For those of you who are too young or have forgotten their history the above words of wisdom did not emanate from Donald Trump but from Richard Nixon’s vice-president, Spiro T. Agnew. Some would argue that Agnew has passed on to the dust bin of history, but if one is looking for the words of a demagogue we can begin with Joseph McCarthy, follow with Agnew, and just look at the daily tweets of the current president. Agnew’s tale may have receded into the past, but it has been resurrected by MSNBC program host Rachel Madow and television producer Michael Yarvitz’s new book, BAG MAN: THE WILD CRIMES, AUDACIOUS COVER-UP AND SPECTACULAR DOWNFALL OF A BRAZEN CROOK IN THE WHITE HOUSE.

----------------------------------------

#### Requirements
A: In the passage on Spiro T. Agnew, who wrote the new book that resurrected Agnew's tale?
B: Copy out the lines of the listing below, from the line with "family: Cactaceae" to the line with "scientific name: Astrolepis cochisensis", both included.

----------------------------------------

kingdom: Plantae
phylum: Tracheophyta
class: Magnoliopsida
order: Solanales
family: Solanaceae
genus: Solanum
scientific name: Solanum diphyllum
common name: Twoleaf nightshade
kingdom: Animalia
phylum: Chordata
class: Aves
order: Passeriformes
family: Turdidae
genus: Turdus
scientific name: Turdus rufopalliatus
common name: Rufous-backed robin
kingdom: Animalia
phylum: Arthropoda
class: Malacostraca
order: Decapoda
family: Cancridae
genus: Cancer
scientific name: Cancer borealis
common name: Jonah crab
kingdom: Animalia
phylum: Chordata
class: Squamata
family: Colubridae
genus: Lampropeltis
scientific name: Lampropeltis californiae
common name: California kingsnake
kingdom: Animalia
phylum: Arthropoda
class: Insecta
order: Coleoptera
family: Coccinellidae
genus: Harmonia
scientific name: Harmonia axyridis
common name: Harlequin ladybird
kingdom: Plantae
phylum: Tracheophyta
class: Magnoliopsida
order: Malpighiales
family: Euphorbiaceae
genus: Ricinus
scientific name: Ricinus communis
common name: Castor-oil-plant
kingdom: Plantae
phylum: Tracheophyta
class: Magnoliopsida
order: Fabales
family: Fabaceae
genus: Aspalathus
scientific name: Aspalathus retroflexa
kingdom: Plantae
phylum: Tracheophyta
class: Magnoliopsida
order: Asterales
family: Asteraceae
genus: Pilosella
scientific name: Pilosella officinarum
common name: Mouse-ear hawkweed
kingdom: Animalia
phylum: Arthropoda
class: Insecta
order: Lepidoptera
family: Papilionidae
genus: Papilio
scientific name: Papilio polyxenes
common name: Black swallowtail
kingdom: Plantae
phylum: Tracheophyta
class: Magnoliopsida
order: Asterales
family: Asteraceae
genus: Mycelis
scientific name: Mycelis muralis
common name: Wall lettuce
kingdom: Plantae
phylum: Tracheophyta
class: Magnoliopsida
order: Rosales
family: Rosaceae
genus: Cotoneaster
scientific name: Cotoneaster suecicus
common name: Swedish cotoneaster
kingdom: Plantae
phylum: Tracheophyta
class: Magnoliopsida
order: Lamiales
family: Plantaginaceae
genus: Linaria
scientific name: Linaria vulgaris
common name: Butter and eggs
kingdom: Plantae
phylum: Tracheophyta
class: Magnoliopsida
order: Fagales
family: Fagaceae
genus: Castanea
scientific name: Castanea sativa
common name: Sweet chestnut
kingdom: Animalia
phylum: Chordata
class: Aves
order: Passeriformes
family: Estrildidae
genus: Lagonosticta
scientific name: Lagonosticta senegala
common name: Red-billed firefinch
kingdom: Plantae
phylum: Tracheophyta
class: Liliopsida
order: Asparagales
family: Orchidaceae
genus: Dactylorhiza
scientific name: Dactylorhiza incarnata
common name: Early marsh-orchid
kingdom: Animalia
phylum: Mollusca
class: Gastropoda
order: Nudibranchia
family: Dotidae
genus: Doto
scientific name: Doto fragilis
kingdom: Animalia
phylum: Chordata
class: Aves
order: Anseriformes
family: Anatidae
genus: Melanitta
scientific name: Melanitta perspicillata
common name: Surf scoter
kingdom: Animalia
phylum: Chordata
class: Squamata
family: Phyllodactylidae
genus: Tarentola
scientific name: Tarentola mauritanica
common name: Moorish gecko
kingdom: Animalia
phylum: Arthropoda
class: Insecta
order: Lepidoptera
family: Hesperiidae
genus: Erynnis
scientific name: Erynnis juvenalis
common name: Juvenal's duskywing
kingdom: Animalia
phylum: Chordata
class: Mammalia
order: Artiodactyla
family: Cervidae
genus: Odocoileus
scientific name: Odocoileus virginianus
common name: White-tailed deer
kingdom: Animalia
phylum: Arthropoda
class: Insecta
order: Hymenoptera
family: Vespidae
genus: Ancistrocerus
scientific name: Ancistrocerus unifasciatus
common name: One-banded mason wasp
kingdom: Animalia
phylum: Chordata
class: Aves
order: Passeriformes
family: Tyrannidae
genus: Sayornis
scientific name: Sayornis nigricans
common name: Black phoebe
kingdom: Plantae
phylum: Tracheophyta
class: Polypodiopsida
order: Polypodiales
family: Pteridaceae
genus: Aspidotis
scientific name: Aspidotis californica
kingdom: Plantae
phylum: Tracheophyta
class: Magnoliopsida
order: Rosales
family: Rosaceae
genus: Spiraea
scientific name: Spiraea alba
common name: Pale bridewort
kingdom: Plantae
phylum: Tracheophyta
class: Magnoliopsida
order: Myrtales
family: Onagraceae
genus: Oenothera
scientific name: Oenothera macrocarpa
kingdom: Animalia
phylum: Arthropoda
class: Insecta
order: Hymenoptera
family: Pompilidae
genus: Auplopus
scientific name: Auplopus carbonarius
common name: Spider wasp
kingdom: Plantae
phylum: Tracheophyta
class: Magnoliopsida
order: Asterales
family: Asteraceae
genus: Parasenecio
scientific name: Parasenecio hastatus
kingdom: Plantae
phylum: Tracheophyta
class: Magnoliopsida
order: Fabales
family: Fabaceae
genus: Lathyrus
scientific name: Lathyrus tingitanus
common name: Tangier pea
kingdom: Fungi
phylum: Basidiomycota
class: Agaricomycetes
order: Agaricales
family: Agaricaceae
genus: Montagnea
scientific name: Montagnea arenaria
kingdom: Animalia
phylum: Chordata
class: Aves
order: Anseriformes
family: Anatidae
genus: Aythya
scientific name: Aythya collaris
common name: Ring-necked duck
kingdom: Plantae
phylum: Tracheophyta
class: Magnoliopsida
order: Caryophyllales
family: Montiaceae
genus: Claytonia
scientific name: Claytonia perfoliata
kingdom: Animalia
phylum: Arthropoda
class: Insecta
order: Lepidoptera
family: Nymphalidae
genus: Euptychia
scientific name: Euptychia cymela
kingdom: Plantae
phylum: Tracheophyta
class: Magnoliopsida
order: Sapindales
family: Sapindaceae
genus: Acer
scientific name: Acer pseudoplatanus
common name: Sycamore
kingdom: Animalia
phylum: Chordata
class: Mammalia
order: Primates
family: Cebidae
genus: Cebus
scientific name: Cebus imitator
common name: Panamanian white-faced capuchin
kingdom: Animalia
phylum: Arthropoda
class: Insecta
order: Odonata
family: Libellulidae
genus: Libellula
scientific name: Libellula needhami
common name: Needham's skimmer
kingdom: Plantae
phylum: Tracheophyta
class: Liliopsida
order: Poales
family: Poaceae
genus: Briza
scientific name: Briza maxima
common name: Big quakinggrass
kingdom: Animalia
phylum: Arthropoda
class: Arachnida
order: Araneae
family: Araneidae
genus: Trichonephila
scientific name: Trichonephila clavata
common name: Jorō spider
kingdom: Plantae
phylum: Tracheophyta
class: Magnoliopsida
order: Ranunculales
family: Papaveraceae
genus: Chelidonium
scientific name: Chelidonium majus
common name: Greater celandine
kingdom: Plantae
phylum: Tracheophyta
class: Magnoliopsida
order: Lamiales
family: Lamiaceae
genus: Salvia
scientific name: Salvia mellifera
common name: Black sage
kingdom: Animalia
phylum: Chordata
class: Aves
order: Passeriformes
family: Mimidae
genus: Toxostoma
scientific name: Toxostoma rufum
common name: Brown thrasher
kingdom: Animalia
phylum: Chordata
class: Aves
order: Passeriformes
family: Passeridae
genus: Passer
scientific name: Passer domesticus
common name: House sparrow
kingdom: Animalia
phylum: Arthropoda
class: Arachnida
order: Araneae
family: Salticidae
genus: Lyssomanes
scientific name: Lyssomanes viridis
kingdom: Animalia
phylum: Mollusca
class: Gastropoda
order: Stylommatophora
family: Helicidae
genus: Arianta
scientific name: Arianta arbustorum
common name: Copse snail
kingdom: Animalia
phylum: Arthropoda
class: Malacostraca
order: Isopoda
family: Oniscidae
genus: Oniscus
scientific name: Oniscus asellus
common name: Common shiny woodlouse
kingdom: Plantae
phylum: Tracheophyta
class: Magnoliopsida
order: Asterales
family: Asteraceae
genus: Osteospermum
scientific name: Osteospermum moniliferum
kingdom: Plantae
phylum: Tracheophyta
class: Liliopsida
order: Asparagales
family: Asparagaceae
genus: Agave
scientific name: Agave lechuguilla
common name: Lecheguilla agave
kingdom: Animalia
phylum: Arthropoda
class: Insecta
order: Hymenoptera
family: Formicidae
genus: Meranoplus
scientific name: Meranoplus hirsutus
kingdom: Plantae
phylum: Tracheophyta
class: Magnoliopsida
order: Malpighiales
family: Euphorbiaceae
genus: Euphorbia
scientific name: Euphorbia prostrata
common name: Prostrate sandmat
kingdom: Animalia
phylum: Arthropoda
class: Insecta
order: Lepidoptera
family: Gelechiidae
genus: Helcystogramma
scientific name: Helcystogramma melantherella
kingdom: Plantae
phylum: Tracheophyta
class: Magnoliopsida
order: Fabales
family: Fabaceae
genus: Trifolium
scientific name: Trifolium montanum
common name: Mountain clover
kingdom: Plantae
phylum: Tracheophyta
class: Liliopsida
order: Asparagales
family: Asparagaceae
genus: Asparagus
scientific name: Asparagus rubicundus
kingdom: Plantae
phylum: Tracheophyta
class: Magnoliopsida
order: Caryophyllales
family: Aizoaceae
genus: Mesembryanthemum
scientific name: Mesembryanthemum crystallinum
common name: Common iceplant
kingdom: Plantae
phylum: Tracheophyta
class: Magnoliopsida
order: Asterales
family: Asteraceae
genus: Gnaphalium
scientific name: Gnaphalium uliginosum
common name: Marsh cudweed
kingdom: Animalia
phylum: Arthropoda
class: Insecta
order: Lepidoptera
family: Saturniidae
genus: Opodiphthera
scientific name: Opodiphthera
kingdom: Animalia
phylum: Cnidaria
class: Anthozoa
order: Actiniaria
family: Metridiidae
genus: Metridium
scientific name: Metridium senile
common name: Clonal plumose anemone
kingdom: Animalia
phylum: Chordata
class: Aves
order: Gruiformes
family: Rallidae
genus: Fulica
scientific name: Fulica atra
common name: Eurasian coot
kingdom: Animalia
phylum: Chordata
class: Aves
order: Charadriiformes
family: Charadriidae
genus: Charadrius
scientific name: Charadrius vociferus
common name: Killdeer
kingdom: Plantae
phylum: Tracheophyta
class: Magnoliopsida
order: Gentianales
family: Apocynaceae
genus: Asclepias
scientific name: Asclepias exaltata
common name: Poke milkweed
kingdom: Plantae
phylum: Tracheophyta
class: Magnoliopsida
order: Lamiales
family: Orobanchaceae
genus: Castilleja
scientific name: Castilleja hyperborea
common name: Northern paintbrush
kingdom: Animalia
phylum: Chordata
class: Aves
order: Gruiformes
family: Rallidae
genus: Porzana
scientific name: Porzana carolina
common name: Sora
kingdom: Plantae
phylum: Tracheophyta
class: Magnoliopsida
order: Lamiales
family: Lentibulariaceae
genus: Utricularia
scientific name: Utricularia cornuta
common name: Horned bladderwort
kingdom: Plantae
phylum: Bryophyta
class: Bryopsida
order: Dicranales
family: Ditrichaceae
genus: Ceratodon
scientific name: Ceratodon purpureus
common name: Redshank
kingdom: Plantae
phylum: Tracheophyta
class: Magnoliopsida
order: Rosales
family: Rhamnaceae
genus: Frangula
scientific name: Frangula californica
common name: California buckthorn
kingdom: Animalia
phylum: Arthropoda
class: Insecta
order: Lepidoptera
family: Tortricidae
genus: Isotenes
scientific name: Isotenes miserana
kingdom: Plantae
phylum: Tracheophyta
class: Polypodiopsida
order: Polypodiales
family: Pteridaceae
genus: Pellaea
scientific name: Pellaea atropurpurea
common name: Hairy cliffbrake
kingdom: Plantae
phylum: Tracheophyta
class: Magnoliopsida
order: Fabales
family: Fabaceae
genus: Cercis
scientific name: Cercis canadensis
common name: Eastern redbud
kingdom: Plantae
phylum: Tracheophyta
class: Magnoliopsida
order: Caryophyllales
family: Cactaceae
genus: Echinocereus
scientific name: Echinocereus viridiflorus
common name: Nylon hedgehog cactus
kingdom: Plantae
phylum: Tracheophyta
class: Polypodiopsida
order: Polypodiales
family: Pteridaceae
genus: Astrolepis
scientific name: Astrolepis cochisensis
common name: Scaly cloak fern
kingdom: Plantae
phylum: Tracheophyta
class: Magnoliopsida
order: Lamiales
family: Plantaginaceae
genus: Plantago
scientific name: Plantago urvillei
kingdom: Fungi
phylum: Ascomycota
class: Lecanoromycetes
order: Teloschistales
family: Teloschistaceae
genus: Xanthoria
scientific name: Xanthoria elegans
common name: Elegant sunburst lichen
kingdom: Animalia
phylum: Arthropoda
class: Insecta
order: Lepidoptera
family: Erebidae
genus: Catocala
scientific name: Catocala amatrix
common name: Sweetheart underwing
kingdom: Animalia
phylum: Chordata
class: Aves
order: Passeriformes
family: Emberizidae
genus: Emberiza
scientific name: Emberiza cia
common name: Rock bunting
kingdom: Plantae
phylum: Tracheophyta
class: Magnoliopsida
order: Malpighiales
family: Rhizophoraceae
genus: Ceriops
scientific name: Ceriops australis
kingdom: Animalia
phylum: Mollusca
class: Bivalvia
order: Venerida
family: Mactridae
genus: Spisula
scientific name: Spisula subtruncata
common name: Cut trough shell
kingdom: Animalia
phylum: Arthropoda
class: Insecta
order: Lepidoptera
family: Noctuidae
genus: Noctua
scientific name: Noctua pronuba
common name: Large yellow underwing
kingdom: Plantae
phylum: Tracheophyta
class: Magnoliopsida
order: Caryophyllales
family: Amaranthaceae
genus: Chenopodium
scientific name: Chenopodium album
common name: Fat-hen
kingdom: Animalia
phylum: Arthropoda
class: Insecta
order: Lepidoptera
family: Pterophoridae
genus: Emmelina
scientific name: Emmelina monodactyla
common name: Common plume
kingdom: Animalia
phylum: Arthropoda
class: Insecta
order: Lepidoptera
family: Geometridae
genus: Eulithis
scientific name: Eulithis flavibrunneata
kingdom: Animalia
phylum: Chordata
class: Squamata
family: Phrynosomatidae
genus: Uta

----------------------------------------

#### Answer set
A: Rachel Madow and Michael Yarvitz.

B:
family: Cactaceae
genus: Echinocereus
scientific name: Echinocereus viridiflorus
common name: Nylon hedgehog cactus
kingdom: Plantae
phylum: Tracheophyta
class: Polypodiopsida
order: Polypodiales
family: Pteridaceae
genus: Astrolepis
scientific name: Astrolepis cochisensis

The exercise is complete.